By Harlan Chapman-Green

We all love a bit of jewellery now and then, don’t we? Granted, we men of society are pretty much limited to a wedding and/or signet ring, possibly a chain and an ear stud if you’re lucky (neglecting to mention the obvious wristwatch). However, females can adorn themselves with as much or as little jewellery as they like and there are plenty of companies to choose from. When you want something with a name of real prestige you’d usually consider Tiffany, De Beers or Cartier which are all great options. But the most prestigious name in the jewellery business is undoubtedly Fabergé.

Founded by Peter Carl Fabergé, this company gained recognition as one the highest levels in the business when he took some of his works and set up a little stand at a jewellery fair in Paris, the home of design culture at the time. Fabergé valued expert handiwork over jewels galore on his work and it showed, with fantastic consequences. The French fell immediately in love with his work, commissioning countless pieces and even making a bridge across the Seine in Paris to commemorate Russian designs, which are very in keeping with those of the French. Seriously, check out the Winter Palace in St Petersburg, the designs are very much alike to those in, say the Palace of Versailles.

While Fabergé is primarily a jeweller, it recently came under new ownership and now some new visions in the company have lead them down the road of watchmaking, not that we are going to complain about that of course. That’s because we get to see the new Visionnaire Chronograph from Fabergé, the first watch to make use of the new Agengraphe C.6361 movement developed by Agenhor. Yes, you’re right, it is that Agengraphe movement from that company called Agenhor. The reason we didn’t cover the Agengraphe in any particular detail was simple, pretty much everyone else was doing that. That meant that if we covered it as well we would just be repeating the same thing you’d already learned from other websites only in our own words, instead we focused on our vintage series.

To put it this way, the main benefit for other watchmakers of the Agengraphe movement is that there is a large hole at the centre of the movement, allowing the purchaser of said movement to add in their own complications or decorations as they so wish. Any complications added are supported by a built-in system that allows the movement to power them right out of the box. As we see in the Visionnaire Chronograph, which places the chronograph itself at the centre of the dial and the time hands on the periphery. 

What I think I like most about the chronograph layout is that it’s a Shakespeare script where there’s a play within the play itself, except this time it’s a watch within a watch. I say this simply because, thanks to the layout of the Visionnaire watches, there is a big space in the middle of the timepiece where the chronograph counters sit. Regular subdials have been pushed away in favour of traditional hands pointing to chronograph scales, meanwhile, the time hands orbit these at their own pace bringing a unique sense of depth to the watch.

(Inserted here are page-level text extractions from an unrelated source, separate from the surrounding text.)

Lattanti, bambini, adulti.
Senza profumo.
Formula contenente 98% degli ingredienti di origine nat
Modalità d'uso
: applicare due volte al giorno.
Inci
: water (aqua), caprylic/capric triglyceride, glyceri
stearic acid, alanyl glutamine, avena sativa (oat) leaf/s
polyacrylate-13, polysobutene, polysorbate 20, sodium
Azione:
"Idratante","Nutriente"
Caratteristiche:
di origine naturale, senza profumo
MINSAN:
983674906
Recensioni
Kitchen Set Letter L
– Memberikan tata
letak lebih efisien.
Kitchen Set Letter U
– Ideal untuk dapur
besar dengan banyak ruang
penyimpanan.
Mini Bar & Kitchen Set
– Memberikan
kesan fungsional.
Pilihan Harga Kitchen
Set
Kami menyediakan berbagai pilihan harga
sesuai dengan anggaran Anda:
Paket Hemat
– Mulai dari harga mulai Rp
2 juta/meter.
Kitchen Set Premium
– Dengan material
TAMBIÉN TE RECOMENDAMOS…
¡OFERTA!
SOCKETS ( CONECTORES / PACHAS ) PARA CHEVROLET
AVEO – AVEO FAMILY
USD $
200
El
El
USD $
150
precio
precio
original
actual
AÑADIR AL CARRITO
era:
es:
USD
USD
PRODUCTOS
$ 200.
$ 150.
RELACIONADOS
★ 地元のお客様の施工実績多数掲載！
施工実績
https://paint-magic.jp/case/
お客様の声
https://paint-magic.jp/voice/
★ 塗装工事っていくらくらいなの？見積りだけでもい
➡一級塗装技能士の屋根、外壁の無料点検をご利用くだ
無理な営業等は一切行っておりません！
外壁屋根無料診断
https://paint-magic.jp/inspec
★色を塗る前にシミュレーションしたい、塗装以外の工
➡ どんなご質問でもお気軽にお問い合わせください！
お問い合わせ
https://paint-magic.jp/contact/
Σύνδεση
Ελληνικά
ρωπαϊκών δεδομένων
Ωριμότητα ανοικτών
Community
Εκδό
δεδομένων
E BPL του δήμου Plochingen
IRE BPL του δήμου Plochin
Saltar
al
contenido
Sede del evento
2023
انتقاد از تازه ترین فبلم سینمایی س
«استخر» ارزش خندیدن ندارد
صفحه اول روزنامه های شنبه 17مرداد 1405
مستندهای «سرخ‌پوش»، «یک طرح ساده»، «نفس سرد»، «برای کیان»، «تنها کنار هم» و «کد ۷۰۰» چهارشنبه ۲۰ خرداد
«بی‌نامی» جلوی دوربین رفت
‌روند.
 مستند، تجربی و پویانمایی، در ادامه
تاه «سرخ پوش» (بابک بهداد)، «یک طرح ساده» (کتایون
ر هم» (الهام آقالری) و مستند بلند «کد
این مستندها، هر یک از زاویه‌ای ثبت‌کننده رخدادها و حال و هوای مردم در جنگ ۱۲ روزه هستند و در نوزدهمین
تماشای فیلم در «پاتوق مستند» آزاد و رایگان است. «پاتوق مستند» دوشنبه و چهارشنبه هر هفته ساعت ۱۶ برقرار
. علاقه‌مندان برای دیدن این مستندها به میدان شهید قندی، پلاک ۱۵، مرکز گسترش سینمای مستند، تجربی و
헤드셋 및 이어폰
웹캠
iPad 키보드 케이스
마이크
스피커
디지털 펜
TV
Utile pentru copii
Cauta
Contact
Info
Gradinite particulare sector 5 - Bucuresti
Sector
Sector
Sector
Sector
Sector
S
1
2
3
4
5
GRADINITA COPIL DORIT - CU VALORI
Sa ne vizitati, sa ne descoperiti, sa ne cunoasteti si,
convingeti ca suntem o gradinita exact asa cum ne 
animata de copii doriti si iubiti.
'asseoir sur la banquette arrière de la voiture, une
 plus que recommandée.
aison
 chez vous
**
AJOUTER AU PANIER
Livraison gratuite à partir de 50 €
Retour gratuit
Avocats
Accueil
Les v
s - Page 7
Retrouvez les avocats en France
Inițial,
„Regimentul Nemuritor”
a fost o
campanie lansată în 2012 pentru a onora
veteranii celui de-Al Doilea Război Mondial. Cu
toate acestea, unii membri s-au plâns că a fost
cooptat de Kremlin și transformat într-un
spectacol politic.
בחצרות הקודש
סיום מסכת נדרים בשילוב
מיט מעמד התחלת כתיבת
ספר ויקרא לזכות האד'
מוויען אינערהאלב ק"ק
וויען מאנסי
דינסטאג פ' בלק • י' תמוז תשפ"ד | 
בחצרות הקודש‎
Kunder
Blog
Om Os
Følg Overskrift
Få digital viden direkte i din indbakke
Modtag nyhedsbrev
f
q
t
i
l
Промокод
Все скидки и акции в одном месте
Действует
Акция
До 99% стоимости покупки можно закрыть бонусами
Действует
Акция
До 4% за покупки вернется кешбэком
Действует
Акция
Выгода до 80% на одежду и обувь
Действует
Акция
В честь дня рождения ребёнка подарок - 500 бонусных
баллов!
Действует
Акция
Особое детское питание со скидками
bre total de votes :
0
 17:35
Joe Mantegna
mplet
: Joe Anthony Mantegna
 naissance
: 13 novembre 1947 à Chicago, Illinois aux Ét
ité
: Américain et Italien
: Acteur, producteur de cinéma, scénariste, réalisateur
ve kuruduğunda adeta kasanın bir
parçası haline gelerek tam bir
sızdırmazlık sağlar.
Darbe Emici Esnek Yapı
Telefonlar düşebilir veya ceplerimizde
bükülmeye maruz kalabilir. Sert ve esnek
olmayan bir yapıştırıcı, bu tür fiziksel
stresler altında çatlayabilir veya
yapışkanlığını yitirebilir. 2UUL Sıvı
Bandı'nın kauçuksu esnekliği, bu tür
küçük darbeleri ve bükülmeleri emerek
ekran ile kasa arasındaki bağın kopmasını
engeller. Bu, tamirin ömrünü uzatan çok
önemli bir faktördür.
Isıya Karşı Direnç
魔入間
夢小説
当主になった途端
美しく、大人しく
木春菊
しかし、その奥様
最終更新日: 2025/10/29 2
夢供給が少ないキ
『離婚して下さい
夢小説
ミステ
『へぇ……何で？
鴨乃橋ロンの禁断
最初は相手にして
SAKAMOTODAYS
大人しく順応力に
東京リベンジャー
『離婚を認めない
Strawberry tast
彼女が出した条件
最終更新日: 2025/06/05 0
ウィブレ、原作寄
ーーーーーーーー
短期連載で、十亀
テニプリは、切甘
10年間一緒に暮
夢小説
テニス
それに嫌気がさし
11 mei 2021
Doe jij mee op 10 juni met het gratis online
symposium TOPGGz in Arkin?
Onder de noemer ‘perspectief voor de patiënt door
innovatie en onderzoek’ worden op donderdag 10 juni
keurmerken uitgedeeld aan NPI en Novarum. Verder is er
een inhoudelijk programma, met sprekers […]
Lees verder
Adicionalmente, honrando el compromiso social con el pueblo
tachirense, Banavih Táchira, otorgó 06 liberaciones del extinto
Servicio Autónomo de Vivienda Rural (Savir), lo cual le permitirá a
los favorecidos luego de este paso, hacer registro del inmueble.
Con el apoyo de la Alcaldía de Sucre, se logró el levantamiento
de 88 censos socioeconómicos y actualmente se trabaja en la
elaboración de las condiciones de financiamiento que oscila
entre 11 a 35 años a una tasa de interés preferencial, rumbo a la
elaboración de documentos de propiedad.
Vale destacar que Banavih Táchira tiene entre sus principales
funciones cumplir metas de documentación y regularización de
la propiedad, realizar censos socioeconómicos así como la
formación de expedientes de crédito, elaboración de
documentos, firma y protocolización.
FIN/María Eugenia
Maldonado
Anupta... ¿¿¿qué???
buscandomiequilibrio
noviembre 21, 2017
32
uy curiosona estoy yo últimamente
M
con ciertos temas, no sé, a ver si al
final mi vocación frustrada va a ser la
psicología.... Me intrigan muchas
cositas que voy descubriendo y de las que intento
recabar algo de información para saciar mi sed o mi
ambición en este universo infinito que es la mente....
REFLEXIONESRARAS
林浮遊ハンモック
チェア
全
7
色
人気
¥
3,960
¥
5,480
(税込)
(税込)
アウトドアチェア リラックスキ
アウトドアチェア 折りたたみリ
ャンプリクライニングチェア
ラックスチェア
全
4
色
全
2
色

To bring Fabergé into the modern era, the Visionnaire Chronograph will be offered in two different options, rose gold and titanium or black ceramic with titanium, featuring the design we have come to know and what to expect of the Visionnaire line over the past couple of years. In certain lights, the caseback reveals a secret engraving as a respect for the unfinished (thanks to the Russian Revolution of 1917) Fabergé Constellation egg. The movement has a 60-hour power reserve to it and a modest 21,600 bph run speed. Each watch will be presented on a leather strap with an 18K rose gold and titanium folding clasp signed by Fabergé, deliveries of the watches to clients are expected to begin in November and, in true Fabergé style, there currently is no price on this model (but expect it to be steep).